Controversial Howth development gets go ahead

An Bord Pleanála has approved 164 apartments close to Martello Tower

A controversial development in the fishing village of Howth in Dublin has been given planning permission by An Bord Pleanála.

The decision will see the construction of 164 apartments on a site overlooking Howth harbour and the surrounding coastline, and close to the village centre and the nearby Martello Tower.

Local residents had objected to the plan citing concerns including local subsidence.

The application was brought by developer Crekav, which recently had separate plans for a development beside St Anne's Park in nearby Raheny overturned following judicial review proceedings.


That course may now be considered by objectors to the Howth development, which, similarly to the St Anne’s scheme, was brought under strategic planning laws that allow applications bypass local authorities and proceed directly to An Bord Pleanála.

The decision was announced on Wednesday and a public meeting is due to be arranged for next week by local Labour Senator Aodhán Ó Ríordáin who has been to the fore in opposition of both developments.

“The only recourse available to the residents is to seek a judicial review,” he said following the decision, adding that he expected one would be pursued.
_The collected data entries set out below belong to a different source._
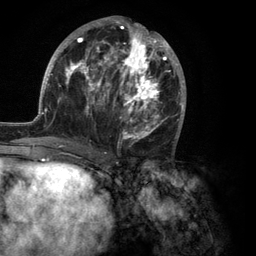
Breast MRI (dynamic contrast-enhanced), one axial slice; position 54 of 134 along the scan axis; cropped to one breast; dynamic contrast-enhanced series, time point 2 of 6 at this slice position (early post-contrast); 3 T; TE 2.8 ms, TR 7.3 ms; 1.2 mm slice thickness; 256 × 256 image matrix, field of view 180 × 180 mm. Female patient.
Annotated regions visible in this slice (semi-automatically segmented with operator editing):
- enhancing-tissue mask used for the functional tumour volume (all voxels passing the contrast-enhancement thresholds inside the analysis volume; usually the tumour): box from (x=35, y=17) to (x=186, y=149) px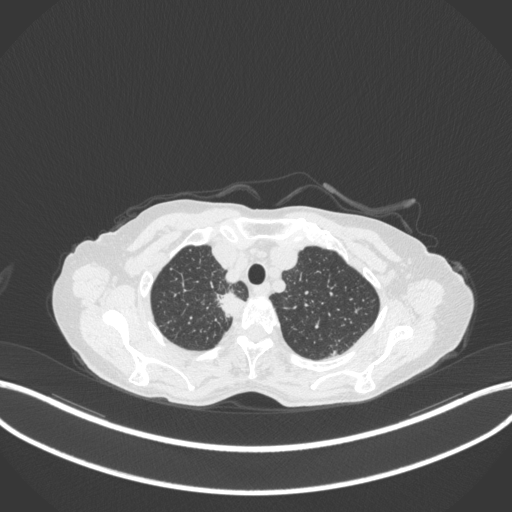
Chest CT, one axial slice; position 317 of 363 along the scan axis; reconstruction kernel B31f; lung window (W 1500 / L -600 HU); 1 mm slice thickness; 512 × 512 image matrix. Female patient, age 75 years. From the clinical record (not read from this slice): clinical TNM (as recorded): T1c N1 M1.
Outlined on this slice (rectangle marked by the reading radiologist):
- lung tumour (recorded histology: adenocarcinoma): box from (x=212, y=285) to (x=248, y=322) px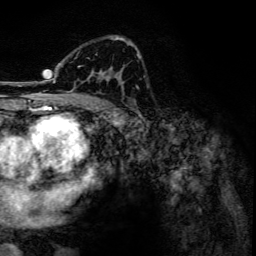
Breast MRI, one axial slice; position 80 of 134 along the scan axis; cropped to one breast; dynamic contrast-enhanced series, time point 2 of 6 at this slice position (early post-contrast); 3 T; TE 4.2 ms, TR 7.9 ms; 1.2 mm slice thickness; 256 × 256 image matrix, field of view 170 × 170 mm. Female patient.
Structures marked on this image (semi-automatically segmented with operator editing):
- enhancing-tissue mask used for the functional tumour volume (all voxels passing the contrast-enhancement thresholds inside the analysis volume; usually the tumour): bounding box <45,37,132,92> (left, top, right, bottom; pixels)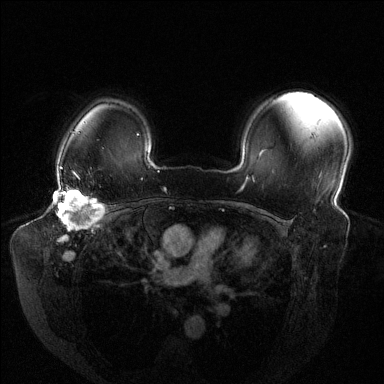
Breast MRI (dynamic contrast-enhanced), one axial slice. Position 102 of 144 along the scan axis. Dynamic contrast-enhanced series, time point 2 of 6 at this slice position (early post-contrast). 1.5 T. TE 1.6 ms, TR 4.6 ms. 384 × 384 image matrix, field of view 380 × 380 mm. Female patient.
Structures marked on this image (semi-automatic segmentation, software-assisted and operator-edited):
- enhancing-tissue mask used for the functional tumour volume (all voxels passing the contrast-enhancement thresholds inside the analysis volume; usually the tumour): bounding box <55,176,104,231> (left, top, right, bottom; pixels)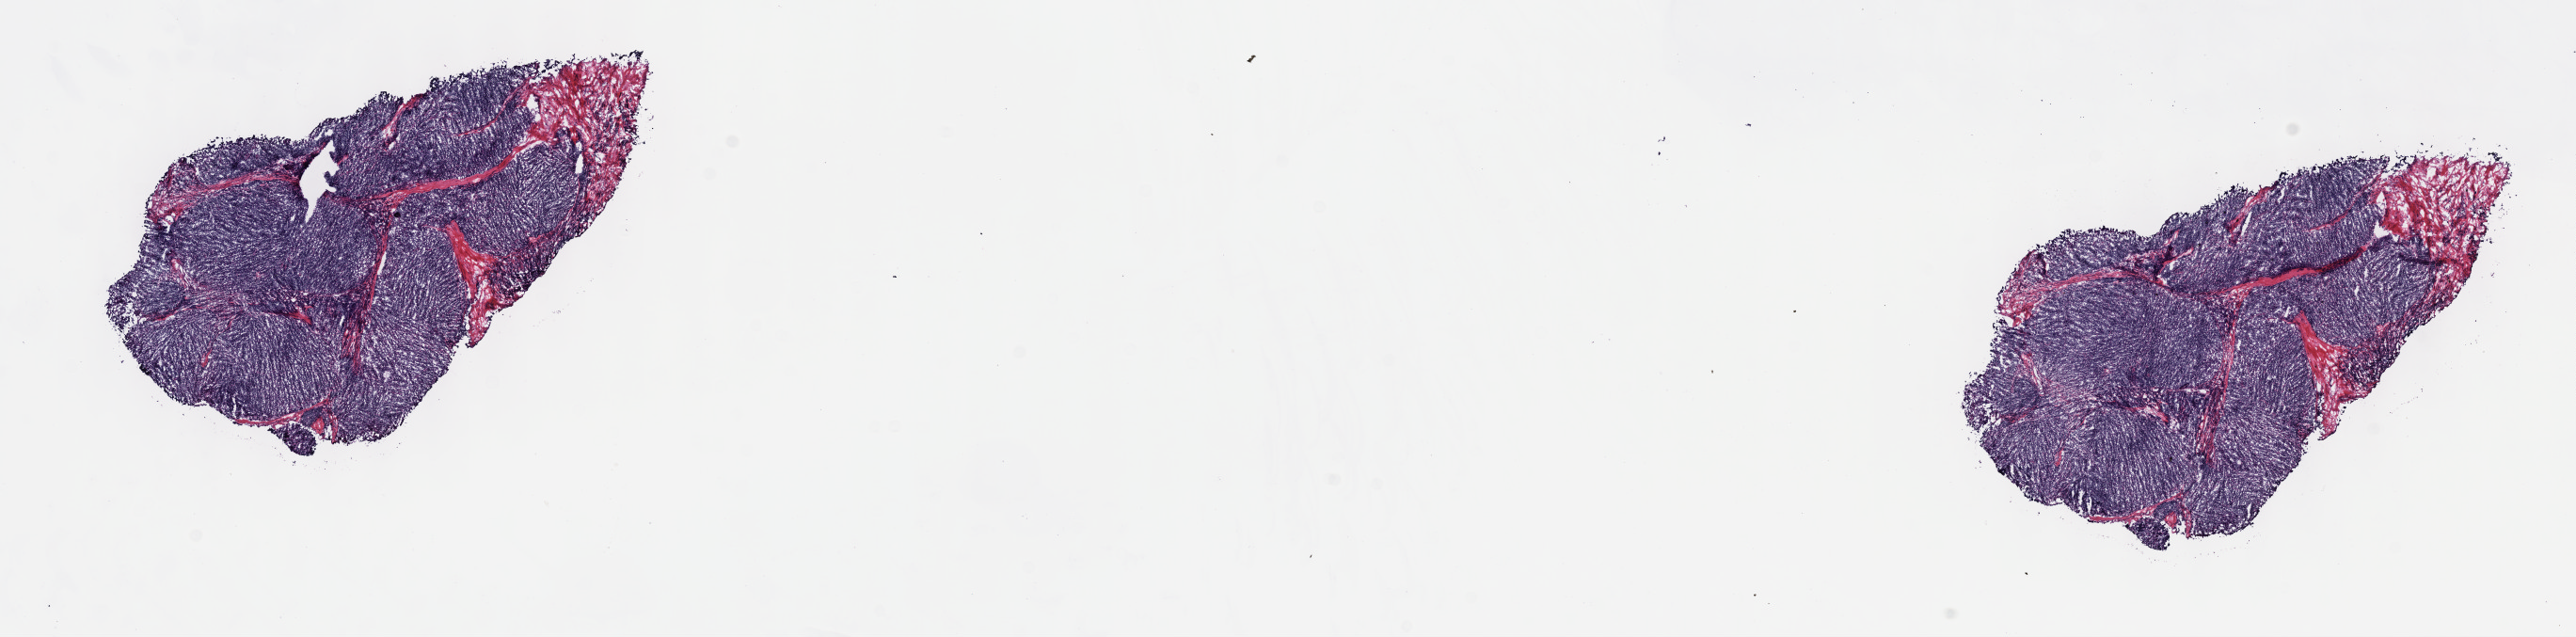
Digitized H&E-stained tissue section (whole slide) — a low-resolution overview of the entire scanned area, about 22.1 x 5.5 mm; frozen section from the top of the tissue portion; primary tumour sample from the thymus. Male, age 61 years at initial diagnosis. Slide review estimates, as recorded: tumour cells 100%, tumour nuclei 75%, normal cells 0%, stromal cells 0%, necrosis 0%. Inflammatory infiltration, as recorded: lymphocyte infiltration 2%, monocyte infiltration 0%, neutrophil infiltration 0%.
- histologic diagnosis: Thymoma, type AB, malignant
However, grounds for such a legal challenge would have to be found.

“It’s a derelict site and I was expecting that a residential development of sorts would be given permission there but I do think that the subsidence issue remains unresolved by An Bord Pleanála.”


Those concerns relate to plans by the developer to remove thousands of tonnes of sand from the site, in an area that has a history of landslides.
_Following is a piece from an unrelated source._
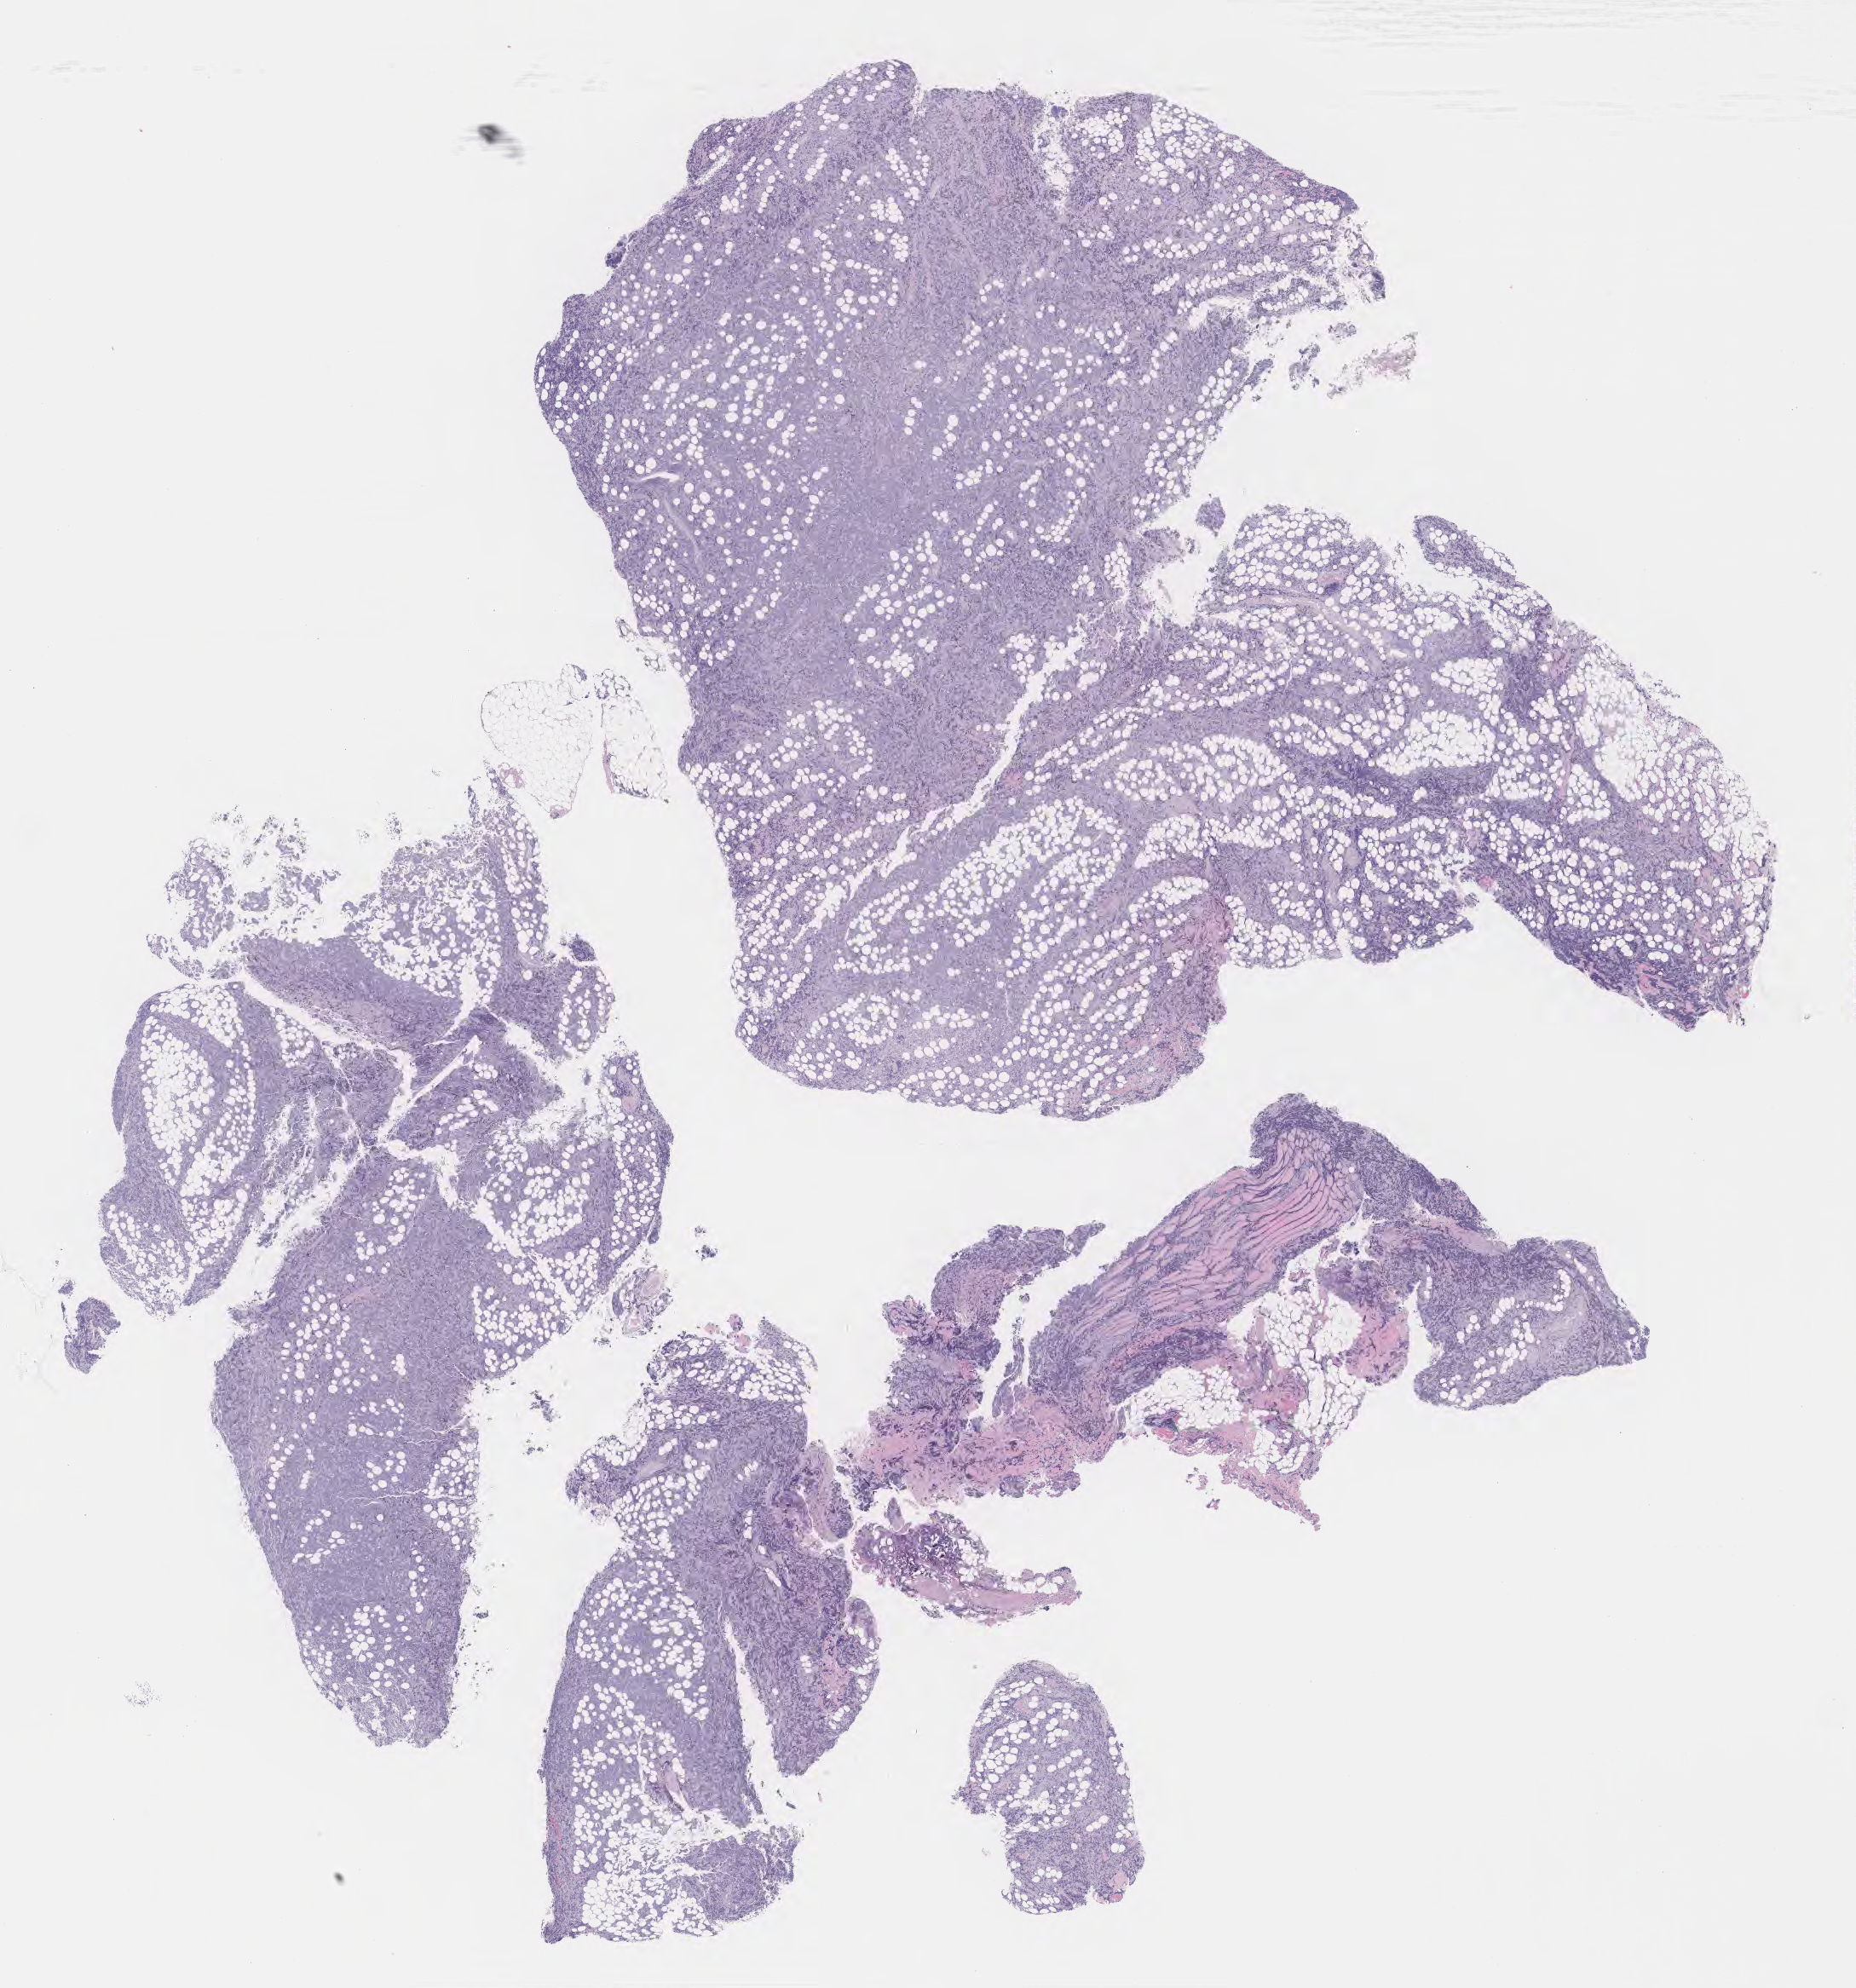
Whole-slide image, H&E stain — a low-resolution overview of the entire scanned area, about 17.6 x 18.9 mm, specimen: tumor tissue, anatomic site: lymph node of head and neck. Patient: male, aged 66.
Diagnosis: Burkitt lymphoma, NOS.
Objectors had outlined their fears that the construction of apartments could have knock-on effects for a village that has already seen parcels of nearby land collapse. They have claimed the proposed site works would require in the order of 5,000 truckloads of material to be excavated.

Others are worried about the potential aesthetic impact on the village, a favourite with tourists.

The application includes the demolition of the former Baily Court Hotel on Main Street, which has been derelict for years. Three blocks of apartments would rise to four storeys; there will be underground parking and 757 square metres of retail and commercial space.

The Marlet Property Group, which owns Crekav, previously told The Irish Times the plans would "contribute to resolving Dublin's chronic housing shortage" and that extensive surveys of the site had been conducted to assess "all potential impacts".

“We understand that there will be concerns about any development in this outstanding location. We believe our plan will make a significant positive contribution to Howth and the surrounding area,” a spokesman said.

In publishing its decision, An Bord Pleanála said it had taken numerous factors into account including the location of the site within the village, the local development plan and the 2016 Rebuilding Ireland Action Plan for Housing and Homelessness.

The nature and scale of the plans as well as several design guidelines and local concerns were also taken into account, it said.